ABOUT THIS EXERCISE
Everything in the data that follows has to be repeated verbatim.

DATA TO USE

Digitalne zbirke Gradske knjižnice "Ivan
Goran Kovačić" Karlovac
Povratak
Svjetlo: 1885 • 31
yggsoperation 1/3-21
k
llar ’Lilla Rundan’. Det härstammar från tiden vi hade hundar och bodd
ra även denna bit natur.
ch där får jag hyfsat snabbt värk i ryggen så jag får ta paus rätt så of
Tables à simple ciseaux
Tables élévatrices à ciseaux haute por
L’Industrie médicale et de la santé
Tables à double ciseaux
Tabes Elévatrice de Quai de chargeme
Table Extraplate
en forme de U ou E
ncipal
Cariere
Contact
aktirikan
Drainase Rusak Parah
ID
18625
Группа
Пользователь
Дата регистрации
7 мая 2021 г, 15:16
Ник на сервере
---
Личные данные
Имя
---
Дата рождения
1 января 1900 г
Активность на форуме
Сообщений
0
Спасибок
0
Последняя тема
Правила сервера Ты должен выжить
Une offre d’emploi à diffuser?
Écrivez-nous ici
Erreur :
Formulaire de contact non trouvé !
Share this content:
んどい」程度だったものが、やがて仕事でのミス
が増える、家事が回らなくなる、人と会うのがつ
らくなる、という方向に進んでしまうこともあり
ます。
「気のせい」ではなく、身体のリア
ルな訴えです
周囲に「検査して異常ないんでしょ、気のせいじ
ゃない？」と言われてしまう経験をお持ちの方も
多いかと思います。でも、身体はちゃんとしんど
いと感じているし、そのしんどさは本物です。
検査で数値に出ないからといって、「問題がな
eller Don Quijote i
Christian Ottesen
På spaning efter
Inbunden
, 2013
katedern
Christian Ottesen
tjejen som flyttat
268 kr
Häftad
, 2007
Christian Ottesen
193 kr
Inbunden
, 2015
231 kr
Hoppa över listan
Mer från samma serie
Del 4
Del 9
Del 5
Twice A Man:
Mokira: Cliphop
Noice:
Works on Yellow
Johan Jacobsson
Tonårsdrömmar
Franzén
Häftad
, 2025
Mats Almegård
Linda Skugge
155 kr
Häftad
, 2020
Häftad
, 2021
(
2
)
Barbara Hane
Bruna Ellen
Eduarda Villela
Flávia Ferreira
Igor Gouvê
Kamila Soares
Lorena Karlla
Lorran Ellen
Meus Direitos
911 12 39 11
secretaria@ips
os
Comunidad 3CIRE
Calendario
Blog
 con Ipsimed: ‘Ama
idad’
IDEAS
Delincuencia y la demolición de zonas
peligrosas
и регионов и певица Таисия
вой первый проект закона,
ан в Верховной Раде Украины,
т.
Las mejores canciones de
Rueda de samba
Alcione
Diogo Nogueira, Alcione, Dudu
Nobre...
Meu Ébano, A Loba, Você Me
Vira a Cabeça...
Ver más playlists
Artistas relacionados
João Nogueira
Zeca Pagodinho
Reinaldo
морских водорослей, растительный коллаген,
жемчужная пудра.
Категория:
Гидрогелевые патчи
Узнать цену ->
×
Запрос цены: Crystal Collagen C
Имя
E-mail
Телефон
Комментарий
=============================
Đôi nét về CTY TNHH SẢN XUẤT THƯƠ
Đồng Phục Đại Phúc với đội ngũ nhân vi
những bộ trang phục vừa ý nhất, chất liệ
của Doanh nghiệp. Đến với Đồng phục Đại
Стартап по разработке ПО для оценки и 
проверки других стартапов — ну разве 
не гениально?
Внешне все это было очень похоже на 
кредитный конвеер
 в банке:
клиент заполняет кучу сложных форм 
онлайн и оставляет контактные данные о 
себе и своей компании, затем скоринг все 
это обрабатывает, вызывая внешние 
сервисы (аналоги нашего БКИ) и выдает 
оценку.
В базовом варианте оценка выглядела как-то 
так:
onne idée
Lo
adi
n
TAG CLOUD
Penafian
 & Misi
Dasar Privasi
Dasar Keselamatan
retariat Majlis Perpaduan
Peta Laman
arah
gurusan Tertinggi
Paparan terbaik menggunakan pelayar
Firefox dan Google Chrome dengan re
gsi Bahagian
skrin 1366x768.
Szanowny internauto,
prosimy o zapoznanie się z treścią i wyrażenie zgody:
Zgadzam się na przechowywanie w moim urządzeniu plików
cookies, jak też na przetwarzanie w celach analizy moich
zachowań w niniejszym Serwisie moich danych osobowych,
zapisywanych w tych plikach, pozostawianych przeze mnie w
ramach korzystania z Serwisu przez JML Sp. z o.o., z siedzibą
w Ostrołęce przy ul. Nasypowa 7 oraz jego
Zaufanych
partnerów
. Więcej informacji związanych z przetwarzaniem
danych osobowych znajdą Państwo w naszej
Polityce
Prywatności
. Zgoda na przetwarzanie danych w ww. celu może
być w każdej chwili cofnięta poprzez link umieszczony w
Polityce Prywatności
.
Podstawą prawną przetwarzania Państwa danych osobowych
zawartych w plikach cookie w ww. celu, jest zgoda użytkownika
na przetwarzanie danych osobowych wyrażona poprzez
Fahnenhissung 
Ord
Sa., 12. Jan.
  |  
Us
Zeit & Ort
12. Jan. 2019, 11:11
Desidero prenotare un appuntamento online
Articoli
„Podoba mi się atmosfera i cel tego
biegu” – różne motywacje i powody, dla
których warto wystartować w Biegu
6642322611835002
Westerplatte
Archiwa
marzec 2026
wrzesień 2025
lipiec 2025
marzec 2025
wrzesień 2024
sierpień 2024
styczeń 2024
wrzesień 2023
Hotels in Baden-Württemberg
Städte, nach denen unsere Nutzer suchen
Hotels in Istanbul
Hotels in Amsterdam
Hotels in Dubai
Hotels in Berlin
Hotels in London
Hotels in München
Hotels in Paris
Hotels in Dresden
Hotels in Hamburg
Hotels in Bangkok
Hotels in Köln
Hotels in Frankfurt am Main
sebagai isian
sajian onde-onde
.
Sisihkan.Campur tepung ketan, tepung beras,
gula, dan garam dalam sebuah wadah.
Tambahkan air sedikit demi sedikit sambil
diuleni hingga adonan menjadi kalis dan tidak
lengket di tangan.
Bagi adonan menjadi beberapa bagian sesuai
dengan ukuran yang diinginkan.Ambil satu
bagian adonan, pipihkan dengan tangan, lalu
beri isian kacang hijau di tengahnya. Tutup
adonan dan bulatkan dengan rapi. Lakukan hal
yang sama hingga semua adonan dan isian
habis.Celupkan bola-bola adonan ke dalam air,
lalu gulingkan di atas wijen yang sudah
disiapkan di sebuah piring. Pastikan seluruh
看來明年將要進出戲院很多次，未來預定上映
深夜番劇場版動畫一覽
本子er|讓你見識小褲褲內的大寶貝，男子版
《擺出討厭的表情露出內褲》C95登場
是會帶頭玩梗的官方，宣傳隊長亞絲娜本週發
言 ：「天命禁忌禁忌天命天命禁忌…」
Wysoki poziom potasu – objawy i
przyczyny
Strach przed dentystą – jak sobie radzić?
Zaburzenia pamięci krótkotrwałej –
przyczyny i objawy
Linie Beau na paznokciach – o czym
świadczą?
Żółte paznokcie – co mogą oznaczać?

RESULT
Digitalne zbirke Gradske knjižnice "Ivan
Goran Kovačić" Karlovac
Povratak
Svjetlo: 1885 • 31
yggsoperation 1/3-21
k
llar ’Lilla Rundan’. Det härstammar från tiden vi hade hundar och bodd
ra även denna bit natur.
ch där får jag hyfsat snabbt värk i ryggen så jag får ta paus rätt så of
Tables à simple ciseaux
Tables élévatrices à ciseaux haute por
L’Industrie médicale et de la santé
Tables à double ciseaux
Tabes Elévatrice de Quai de chargeme
Table Extraplate
en forme de U ou E
ncipal
Cariere
Contact
aktirikan
Drainase Rusak Parah
ID
18625
Группа
Пользователь
Дата регистрации
7 мая 2021 г, 15:16
Ник на сервере
---
Личные данные
Имя
---
Дата рождения
1 января 1900 г
Активность на форуме
Сообщений
0
Спасибок
0
Последняя тема
Правила сервера Ты должен выжить
Une offre d’emploi à diffuser?
Écrivez-nous ici
Erreur :
Formulaire de contact non trouvé !
Share this content:
んどい」程度だったものが、やがて仕事でのミス
が増える、家事が回らなくなる、人と会うのがつ
らくなる、という方向に進んでしまうこともあり
ます。
「気のせい」ではなく、身体のリア
ルな訴えです
周囲に「検査して異常ないんでしょ、気のせいじ
ゃない？」と言われてしまう経験をお持ちの方も
多いかと思います。でも、身体はちゃんとしんど
いと感じているし、そのしんどさは本物です。
検査で数値に出ないからといって、「問題がな
eller Don Quijote i
Christian Ottesen
På spaning efter
Inbunden
, 2013
katedern
Christian Ottesen
tjejen som flyttat
268 kr
Häftad
, 2007
Christian Ottesen
193 kr
Inbunden
, 2015
231 kr
Hoppa över listan
Mer från samma serie
Del 4
Del 9
Del 5
Twice A Man:
Mokira: Cliphop
Noice:
Works on Yellow
Johan Jacobsson
Tonårsdrömmar
Franzén
Häftad
, 2025
Mats Almegård
Linda Skugge
155 kr
Häftad
, 2020
Häftad
, 2021
(
2
)
Barbara Hane
Bruna Ellen
Eduarda Villela
Flávia Ferreira
Igor Gouvê
Kamila Soares
Lorena Karlla
Lorran Ellen
Meus Direitos
911 12 39 11
secretaria@ips
os
Comunidad 3CIRE
Calendario
Blog
 con Ipsimed: ‘Ama
idad’
IDEAS
Delincuencia y la demolición de zonas
peligrosas
и регионов и певица Таисия
вой первый проект закона,
ан в Верховной Раде Украины,
т.
Las mejores canciones de
Rueda de samba
Alcione
Diogo Nogueira, Alcione, Dudu
Nobre...
Meu Ébano, A Loba, Você Me
Vira a Cabeça...
Ver más playlists
Artistas relacionados
João Nogueira
Zeca Pagodinho
Reinaldo
морских водорослей, растительный коллаген,
жемчужная пудра.
Категория:
Гидрогелевые патчи
Узнать цену ->
×
Запрос цены: Crystal Collagen C
Имя
E-mail
Телефон
Комментарий
=============================
Đôi nét về CTY TNHH SẢN XUẤT THƯƠ
Đồng Phục Đại Phúc với đội ngũ nhân vi
những bộ trang phục vừa ý nhất, chất liệ
của Doanh nghiệp. Đến với Đồng phục Đại
Стартап по разработке ПО для оценки и 
проверки других стартапов — ну разве 
не гениально?
Внешне все это было очень похоже на 
кредитный конвеер
 в банке:
клиент заполняет кучу сложных форм 
онлайн и оставляет контактные данные о 
себе и своей компании, затем скоринг все 
это обрабатывает, вызывая внешние 
сервисы (аналоги нашего БКИ) и выдает 
оценку.
В базовом варианте оценка выглядела как-то 
так:
onne idée
Lo
adi
n
TAG CLOUD
Penafian
 & Misi
Dasar Privasi
Dasar Keselamatan
retariat Majlis Perpaduan
Peta Laman
arah
gurusan Tertinggi
Paparan terbaik menggunakan pelayar
Firefox dan Google Chrome dengan re
gsi Bahagian
skrin 1366x768.
Szanowny internauto,
prosimy o zapoznanie się z treścią i wyrażenie zgody:
Zgadzam się na przechowywanie w moim urządzeniu plików
cookies, jak też na przetwarzanie w celach analizy moich
zachowań w niniejszym Serwisie moich danych osobowych,
zapisywanych w tych plikach, pozostawianych przeze mnie w
ramach korzystania z Serwisu przez JML Sp. z o.o., z siedzibą
w Ostrołęce przy ul. Nasypowa 7 oraz jego
Zaufanych
partnerów
. Więcej informacji związanych z przetwarzaniem
danych osobowych znajdą Państwo w naszej
Polityce
Prywatności
. Zgoda na przetwarzanie danych w ww. celu może
być w każdej chwili cofnięta poprzez link umieszczony w
Polityce Prywatności
.
Podstawą prawną przetwarzania Państwa danych osobowych
zawartych w plikach cookie w ww. celu, jest zgoda użytkownika
na przetwarzanie danych osobowych wyrażona poprzez
Fahnenhissung 
Ord
Sa., 12. Jan.
  |  
Us
Zeit & Ort
12. Jan. 2019, 11:11
Desidero prenotare un appuntamento online
Articoli
„Podoba mi się atmosfera i cel tego
biegu” – różne motywacje i powody, dla
których warto wystartować w Biegu
6642322611835002
Westerplatte
Archiwa
marzec 2026
wrzesień 2025
lipiec 2025
marzec 2025
wrzesień 2024
sierpień 2024
styczeń 2024
wrzesień 2023
Hotels in Baden-Württemberg
Städte, nach denen unsere Nutzer suchen
Hotels in Istanbul
Hotels in Amsterdam
Hotels in Dubai
Hotels in Berlin
Hotels in London
Hotels in München
Hotels in Paris
Hotels in Dresden
Hotels in Hamburg
Hotels in Bangkok
Hotels in Köln
Hotels in Frankfurt am Main
sebagai isian
sajian onde-onde
.
Sisihkan.Campur tepung ketan, tepung beras,
gula, dan garam dalam sebuah wadah.
Tambahkan air sedikit demi sedikit sambil
diuleni hingga adonan menjadi kalis dan tidak
lengket di tangan.
Bagi adonan menjadi beberapa bagian sesuai
dengan ukuran yang diinginkan.Ambil satu
bagian adonan, pipihkan dengan tangan, lalu
beri isian kacang hijau di tengahnya. Tutup
adonan dan bulatkan dengan rapi. Lakukan hal
yang sama hingga semua adonan dan isian
habis.Celupkan bola-bola adonan ke dalam air,
lalu gulingkan di atas wijen yang sudah
disiapkan di sebuah piring. Pastikan seluruh
看來明年將要進出戲院很多次，未來預定上映
深夜番劇場版動畫一覽
本子er|讓你見識小褲褲內的大寶貝，男子版
《擺出討厭的表情露出內褲》C95登場
是會帶頭玩梗的官方，宣傳隊長亞絲娜本週發
言 ：「天命禁忌禁忌天命天命禁忌…」
Wysoki poziom potasu – objawy i
przyczyny
Strach przed dentystą – jak sobie radzić?
Zaburzenia pamięci krótkotrwałej –
przyczyny i objawy
Linie Beau na paznokciach – o czym
świadczą?
Żółte paznokcie – co mogą oznaczać?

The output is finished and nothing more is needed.